Jean Van Kingsley, RN, MS, FNP-BC, PMHNP-BC, is an advanced nurse practitioner with more than 25 years of practice. She specializes in treating children and adolescents hospitalized for psychiatric reasons. Van Kingsley witnesses the psychological scars associated with bullying every day. Being able to recognize the symptoms of bullying is a first step in helping young people get the help they need before the problem becomes even more serious.
The impact of bullying is “far reaching” according to Van Kingsley. Here are eight serious side effects:
- Academic decline
- School absenteeism
- Post Traumatic Stress Disorder
The Centers for Disease Control and Prevention confirms that “Suicide is the third leading cause of death for youth between the ages of 10 and 24, and results in approximately 4,600 lives lost each year.”
How Do We Keep Kids Safe at School?
Solution #1 “The most effective strategy for mitigating bullying is whole school programming,” said Van Kingsley. She has data that points to a solution that can be implemented immediately at little to no additional cost. “The best way to keep kids safe is having adults greet and assess each student on their way into school every day and again at the end of every day on their way home.” School administrators trained to notice signs of stress can detect students who are struggling and at risk.
Van Kingsley shared an African proverb that says, “The child who is not embraced by the village will burn it down to feel its warmth.” She said part of the solution is recognizing that bullies have needs too. “Often a bully has been bullied themselves.” The bully needs to learn alternative way to resolve conflicts.
Isolation is a common problem in rural areas. So are a lack of resources like access to mental health care and primary care. A program that Noelle Granger has found to be very effective to combatting bullying is a peer-to-peer program called “Alternatives to Violence” (AVP).
The AVP project began in 1975 when inmates at Green Haven Prison in New York State asked local Quakers to help them teach incarcerated youth how to resolve conflicts nonviolently. The results were so effective that schools and other organizations adopted these ideas.

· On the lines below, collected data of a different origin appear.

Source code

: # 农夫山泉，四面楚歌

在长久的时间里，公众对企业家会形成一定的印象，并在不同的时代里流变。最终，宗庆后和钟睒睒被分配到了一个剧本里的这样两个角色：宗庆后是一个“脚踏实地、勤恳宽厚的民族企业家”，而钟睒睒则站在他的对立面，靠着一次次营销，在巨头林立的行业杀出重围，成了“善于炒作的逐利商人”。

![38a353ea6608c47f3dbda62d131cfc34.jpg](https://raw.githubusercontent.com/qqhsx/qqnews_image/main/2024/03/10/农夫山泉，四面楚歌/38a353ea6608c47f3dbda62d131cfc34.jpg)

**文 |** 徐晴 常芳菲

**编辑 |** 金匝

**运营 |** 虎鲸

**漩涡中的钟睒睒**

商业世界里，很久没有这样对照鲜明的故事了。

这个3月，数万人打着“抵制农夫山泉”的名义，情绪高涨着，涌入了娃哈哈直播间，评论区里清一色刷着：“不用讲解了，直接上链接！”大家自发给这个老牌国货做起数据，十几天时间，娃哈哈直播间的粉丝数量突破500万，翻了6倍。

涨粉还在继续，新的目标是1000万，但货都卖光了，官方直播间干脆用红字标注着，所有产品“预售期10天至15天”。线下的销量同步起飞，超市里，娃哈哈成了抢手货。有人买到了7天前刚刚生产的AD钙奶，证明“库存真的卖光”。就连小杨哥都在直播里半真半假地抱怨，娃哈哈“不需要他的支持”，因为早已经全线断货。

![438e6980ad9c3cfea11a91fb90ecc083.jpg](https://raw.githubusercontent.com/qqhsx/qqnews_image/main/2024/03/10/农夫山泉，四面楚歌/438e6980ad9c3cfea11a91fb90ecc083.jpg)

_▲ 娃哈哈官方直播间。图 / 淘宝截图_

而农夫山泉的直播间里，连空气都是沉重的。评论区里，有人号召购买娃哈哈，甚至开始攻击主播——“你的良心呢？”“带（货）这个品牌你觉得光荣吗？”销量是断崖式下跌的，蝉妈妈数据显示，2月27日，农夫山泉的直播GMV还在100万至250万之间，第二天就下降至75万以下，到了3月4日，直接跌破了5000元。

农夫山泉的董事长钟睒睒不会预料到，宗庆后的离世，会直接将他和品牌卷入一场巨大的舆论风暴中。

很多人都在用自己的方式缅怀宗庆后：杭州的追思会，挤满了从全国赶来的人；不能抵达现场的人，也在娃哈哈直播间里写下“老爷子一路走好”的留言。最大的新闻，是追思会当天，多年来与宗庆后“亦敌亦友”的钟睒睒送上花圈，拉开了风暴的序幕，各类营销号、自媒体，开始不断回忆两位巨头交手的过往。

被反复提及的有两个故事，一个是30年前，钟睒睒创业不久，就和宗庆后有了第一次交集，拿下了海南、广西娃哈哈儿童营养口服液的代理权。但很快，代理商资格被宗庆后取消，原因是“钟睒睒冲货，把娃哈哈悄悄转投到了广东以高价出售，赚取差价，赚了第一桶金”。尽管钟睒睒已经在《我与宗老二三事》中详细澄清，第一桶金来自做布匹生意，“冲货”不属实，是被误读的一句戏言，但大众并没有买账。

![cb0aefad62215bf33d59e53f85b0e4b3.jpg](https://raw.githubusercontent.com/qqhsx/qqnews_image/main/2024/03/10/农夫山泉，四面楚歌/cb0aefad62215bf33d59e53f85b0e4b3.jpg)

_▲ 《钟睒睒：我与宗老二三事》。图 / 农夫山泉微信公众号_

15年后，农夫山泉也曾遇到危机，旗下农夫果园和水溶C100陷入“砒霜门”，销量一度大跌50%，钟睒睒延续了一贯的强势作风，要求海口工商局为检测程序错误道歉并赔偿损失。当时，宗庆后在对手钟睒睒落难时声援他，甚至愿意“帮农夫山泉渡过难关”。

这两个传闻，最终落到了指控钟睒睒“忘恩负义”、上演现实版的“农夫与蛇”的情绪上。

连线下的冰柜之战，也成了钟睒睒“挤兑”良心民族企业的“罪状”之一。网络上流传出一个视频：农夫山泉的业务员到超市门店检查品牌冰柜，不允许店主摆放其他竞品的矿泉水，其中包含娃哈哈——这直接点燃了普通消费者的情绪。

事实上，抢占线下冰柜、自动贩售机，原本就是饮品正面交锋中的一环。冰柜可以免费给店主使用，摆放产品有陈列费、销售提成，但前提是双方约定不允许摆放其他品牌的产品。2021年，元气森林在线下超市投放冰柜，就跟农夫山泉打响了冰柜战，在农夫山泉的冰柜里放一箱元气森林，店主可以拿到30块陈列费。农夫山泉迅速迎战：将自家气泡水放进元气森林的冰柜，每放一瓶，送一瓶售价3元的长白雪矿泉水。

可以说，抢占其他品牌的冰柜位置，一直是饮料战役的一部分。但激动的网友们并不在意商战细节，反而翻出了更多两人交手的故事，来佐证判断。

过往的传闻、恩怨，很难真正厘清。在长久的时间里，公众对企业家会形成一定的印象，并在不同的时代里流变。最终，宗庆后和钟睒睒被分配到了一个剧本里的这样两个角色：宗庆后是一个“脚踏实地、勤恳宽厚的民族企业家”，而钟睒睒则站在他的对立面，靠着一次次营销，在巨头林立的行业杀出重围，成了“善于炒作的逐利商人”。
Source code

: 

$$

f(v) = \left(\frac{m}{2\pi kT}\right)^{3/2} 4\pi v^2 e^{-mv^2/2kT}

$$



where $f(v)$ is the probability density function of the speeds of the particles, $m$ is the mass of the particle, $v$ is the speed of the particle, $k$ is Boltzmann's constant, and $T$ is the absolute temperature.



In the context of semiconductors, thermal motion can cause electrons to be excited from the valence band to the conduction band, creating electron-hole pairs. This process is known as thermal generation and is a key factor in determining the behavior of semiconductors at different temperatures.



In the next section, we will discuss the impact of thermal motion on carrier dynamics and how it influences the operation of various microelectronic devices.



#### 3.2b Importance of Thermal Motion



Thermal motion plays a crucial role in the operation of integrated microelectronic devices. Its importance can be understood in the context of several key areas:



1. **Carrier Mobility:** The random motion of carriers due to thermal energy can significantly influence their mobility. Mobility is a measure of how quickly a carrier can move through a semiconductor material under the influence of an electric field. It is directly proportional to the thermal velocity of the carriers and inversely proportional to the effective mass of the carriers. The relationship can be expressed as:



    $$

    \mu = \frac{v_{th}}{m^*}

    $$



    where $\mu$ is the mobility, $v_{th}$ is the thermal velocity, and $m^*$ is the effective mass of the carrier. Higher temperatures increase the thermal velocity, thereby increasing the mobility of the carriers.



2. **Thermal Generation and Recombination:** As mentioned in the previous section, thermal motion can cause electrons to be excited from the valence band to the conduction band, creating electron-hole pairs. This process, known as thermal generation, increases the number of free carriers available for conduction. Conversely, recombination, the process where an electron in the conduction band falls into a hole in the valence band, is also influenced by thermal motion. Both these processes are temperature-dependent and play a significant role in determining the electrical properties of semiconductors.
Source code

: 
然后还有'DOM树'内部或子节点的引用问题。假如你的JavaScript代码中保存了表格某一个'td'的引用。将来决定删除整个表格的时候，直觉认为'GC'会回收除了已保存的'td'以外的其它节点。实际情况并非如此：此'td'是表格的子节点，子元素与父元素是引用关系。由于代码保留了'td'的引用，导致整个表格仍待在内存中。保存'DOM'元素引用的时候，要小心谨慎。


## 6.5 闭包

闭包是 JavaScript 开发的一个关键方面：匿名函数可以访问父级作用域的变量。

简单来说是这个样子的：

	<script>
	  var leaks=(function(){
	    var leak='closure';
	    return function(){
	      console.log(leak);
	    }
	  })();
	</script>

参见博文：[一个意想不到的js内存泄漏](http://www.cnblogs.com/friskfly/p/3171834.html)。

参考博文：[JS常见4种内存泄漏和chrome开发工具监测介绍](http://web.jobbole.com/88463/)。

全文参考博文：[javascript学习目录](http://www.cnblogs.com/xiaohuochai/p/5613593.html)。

Granger has been running AVP programs since 2010 and has witnessed a tremendously positive impact on students. Being a voluntary program and student-led are two reasons for its success. Granger said “Students are much more receptive to learning from each other, experientially, than hearing lectures from adults.”
Research shows that AVP peer leaders often become Resident Advisors when they enroll in college. Not only is the program a deterrent to bullying behavior, but it is also a leadership training opportunity and a resume builder.